The rich set of evidence raised by the authors is thus situated predominantly in the terrain of studies on risk associations or analyses. Such studies focus on associating certain attributes linked to IDUs identity to target outcomes for decision-making concerning the amount and timing of antiretroviral prescription. But from the practical point of view, are they the only relevant questions? And are they the most relevant ones?

We said above that there are various important forms of non-evidence beyond each piece of scientific evidence produced. Concerning this point, it is important to be alert to something behind the risk analyses we have accumulated in the AIDS field. When we ask ourselves whether there is an association between a given population subgroup's identity trait and some outcome (unfavorable, in this case), there is also an underlying practical question: given this identity, should this treatment be prescribed or not? But we need to reflect a bit on this point. Can this decision be made based on this kind of criteria? Does discussing the underlying instrumental efficacy in these research designs ("Does treating IDUs result in control of infection?") exhaust the demands for appropriateness in the decision about whether to treat IDUs?

When we adopt the human rights perspective, the answer is no, because otherwise we will be violating a set of rules that our civilizing experience identifies as fundamental for good human life. What the human rights treaties and conventions express as a formal imperative ­ everyone is born and dies with equal rights to health, which requires our societies to provide treatment for all ­ in fact is the crystallized, institutionalized experience of an "appropriateness" that has reached an extremely high degree of consensus. Therefore, we must treat IDUs.
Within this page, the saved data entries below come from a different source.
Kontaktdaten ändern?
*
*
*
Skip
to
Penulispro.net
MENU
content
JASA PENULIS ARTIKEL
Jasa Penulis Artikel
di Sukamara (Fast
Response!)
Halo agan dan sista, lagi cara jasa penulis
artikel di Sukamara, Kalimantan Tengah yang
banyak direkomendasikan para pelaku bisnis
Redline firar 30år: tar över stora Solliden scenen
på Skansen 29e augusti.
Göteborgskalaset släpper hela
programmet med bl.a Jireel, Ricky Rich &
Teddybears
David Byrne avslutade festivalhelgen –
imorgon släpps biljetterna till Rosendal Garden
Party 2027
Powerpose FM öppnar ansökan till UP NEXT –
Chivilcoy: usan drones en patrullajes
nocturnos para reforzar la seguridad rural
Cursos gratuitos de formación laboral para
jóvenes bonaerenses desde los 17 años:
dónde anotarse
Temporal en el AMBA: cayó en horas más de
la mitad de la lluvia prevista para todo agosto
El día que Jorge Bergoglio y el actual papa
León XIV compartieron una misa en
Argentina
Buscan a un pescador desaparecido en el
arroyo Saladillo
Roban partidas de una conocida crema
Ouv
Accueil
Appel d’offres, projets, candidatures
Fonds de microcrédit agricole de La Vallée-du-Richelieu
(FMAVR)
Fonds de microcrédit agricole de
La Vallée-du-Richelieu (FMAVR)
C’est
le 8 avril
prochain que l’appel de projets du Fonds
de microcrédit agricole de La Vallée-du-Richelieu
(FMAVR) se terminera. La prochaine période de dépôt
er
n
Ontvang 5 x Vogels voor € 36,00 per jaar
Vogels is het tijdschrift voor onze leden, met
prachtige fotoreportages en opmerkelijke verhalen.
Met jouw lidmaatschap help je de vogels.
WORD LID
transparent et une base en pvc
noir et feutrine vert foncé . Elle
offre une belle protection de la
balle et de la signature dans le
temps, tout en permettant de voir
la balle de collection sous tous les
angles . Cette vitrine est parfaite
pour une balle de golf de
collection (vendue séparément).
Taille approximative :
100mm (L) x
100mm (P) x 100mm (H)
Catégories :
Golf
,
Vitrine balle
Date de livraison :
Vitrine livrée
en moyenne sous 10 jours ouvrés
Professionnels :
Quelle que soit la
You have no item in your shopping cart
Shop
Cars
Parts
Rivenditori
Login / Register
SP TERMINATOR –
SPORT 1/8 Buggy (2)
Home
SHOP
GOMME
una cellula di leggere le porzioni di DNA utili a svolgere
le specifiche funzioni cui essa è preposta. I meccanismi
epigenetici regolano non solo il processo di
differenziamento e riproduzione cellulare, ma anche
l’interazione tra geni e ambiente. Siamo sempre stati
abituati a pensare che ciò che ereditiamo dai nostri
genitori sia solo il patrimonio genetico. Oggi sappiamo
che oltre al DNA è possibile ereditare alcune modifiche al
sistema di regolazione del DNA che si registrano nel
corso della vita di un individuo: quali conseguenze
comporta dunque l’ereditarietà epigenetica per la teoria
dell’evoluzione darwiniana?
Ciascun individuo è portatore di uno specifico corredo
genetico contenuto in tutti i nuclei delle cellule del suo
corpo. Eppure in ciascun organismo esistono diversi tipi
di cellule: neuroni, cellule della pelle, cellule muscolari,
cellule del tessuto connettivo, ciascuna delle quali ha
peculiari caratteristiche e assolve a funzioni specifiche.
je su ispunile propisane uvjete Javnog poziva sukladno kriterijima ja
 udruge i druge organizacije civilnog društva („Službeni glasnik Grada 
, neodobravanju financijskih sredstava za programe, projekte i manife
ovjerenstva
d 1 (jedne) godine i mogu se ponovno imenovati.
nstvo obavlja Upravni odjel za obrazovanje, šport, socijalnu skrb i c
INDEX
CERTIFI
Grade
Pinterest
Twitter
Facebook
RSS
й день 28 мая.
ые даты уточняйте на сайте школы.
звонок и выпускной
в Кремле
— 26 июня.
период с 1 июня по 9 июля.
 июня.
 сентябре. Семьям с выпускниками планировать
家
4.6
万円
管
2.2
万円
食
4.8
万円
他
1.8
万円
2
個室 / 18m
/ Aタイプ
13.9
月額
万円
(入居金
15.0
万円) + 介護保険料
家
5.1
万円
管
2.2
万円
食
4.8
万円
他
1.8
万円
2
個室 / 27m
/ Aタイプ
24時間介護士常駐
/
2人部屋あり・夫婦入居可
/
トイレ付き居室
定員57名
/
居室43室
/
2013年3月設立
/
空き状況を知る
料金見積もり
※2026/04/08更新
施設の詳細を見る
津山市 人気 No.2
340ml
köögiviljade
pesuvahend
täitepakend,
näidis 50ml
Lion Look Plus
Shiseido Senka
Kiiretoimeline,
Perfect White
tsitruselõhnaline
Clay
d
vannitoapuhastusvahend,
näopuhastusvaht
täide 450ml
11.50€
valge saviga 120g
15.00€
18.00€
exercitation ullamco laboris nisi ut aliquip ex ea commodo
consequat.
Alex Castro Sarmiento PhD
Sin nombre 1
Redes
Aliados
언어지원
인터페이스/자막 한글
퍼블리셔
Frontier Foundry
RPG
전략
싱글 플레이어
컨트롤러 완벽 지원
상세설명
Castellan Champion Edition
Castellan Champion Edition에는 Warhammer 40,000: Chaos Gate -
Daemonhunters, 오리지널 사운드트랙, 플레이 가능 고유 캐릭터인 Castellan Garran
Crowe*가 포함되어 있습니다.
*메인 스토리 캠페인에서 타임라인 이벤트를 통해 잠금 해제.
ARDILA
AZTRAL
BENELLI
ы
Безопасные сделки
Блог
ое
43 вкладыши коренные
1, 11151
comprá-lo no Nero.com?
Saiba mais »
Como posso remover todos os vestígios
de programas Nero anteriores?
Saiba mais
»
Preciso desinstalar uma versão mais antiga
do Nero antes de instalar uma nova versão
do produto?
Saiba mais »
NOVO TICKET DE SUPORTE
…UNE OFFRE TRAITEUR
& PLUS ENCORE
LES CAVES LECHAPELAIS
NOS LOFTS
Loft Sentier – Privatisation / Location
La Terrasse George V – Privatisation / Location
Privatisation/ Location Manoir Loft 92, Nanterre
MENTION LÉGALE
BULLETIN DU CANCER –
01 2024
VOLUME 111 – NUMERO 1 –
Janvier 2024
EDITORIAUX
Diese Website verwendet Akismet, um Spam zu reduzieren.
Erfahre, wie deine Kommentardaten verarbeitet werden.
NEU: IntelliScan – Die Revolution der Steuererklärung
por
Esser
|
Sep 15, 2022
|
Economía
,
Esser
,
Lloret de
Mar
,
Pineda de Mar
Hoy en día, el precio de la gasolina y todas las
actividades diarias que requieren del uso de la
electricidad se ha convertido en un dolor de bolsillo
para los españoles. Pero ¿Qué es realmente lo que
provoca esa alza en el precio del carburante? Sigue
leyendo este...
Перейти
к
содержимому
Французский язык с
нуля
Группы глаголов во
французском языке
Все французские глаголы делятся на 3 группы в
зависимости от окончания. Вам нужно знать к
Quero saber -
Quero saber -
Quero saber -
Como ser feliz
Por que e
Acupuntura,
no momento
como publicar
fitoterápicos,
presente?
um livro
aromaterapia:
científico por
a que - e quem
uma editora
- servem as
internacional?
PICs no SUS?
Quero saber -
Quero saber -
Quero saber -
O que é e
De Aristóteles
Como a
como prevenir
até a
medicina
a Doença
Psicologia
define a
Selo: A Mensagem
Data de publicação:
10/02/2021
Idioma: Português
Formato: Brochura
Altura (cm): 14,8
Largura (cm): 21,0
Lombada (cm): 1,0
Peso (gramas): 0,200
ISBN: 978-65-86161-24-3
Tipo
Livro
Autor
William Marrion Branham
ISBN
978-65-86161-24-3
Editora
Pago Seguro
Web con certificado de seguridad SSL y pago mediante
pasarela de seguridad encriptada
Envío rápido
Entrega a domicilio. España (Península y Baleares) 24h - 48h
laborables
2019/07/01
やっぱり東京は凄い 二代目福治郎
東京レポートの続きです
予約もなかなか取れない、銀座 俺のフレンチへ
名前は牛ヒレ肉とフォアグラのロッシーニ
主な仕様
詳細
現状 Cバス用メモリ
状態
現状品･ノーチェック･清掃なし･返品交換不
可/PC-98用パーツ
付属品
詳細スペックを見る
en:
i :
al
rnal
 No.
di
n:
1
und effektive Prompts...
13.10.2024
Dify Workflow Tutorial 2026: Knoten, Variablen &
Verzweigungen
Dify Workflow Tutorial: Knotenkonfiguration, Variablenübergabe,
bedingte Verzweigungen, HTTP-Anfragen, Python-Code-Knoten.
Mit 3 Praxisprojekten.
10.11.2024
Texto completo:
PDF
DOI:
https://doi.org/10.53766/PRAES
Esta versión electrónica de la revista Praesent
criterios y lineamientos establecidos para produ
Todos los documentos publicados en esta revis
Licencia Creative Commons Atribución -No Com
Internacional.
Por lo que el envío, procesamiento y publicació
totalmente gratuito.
Still, is the degree of association between drug injecting and treatment difficulties a kind of unnecessary information? Certainly not. On the contrary, this is essential information if we are really concerned about having effective treatment for everyone who needs it. Still, it will only be effective in fact if the scientific studies do not dwell exclusively on detecting and describing the risk and measuring the association. If we focus exclusively there, the only advantage we derive from the correctness of such knowledge is the following question: who will we treat, and who will we not treat, or can we decide to treat everyone, even though such a practice is "incorrect"? However, if based on the identification of this association, we derive the questions of "how?" and "why?", if we seek to understand what this association means (having the human community as our references) and the specific difficulties identified among IDUs, will we not be in a better position to answer the practical questions about how to treat IDUs, rather than simply having to decide between treating or not treating? Will it not be indispensable for us to develop vulnerability studies, in addition to risk studies, in order to guarantee IDUs the human right to be less exposed to HIV and less susceptible to developing and dying from AIDS?

A relevant spin-off of the reading of Vlahov & Celentano, beyond the above-mentioned scientific correctness of beliefs on treatment for IDUs, is thus the reinforced conviction that good practice in the field of prevention and care in HIV/AIDS requires both a clear normative horizon for judgments on appropriate actions and strategies and a set of comprehensive and interpretative investigations on the associations. In other words, the vulnerability of given population groups, grasped by means of reference to their situation vis-à-vis rights, remains on the order of the day and can provide practical elements in order to establish concrete responses to the need identified by the authors to overcome the medical community's stigma and discrimination towards IDUs, in order for effective treatment to take place.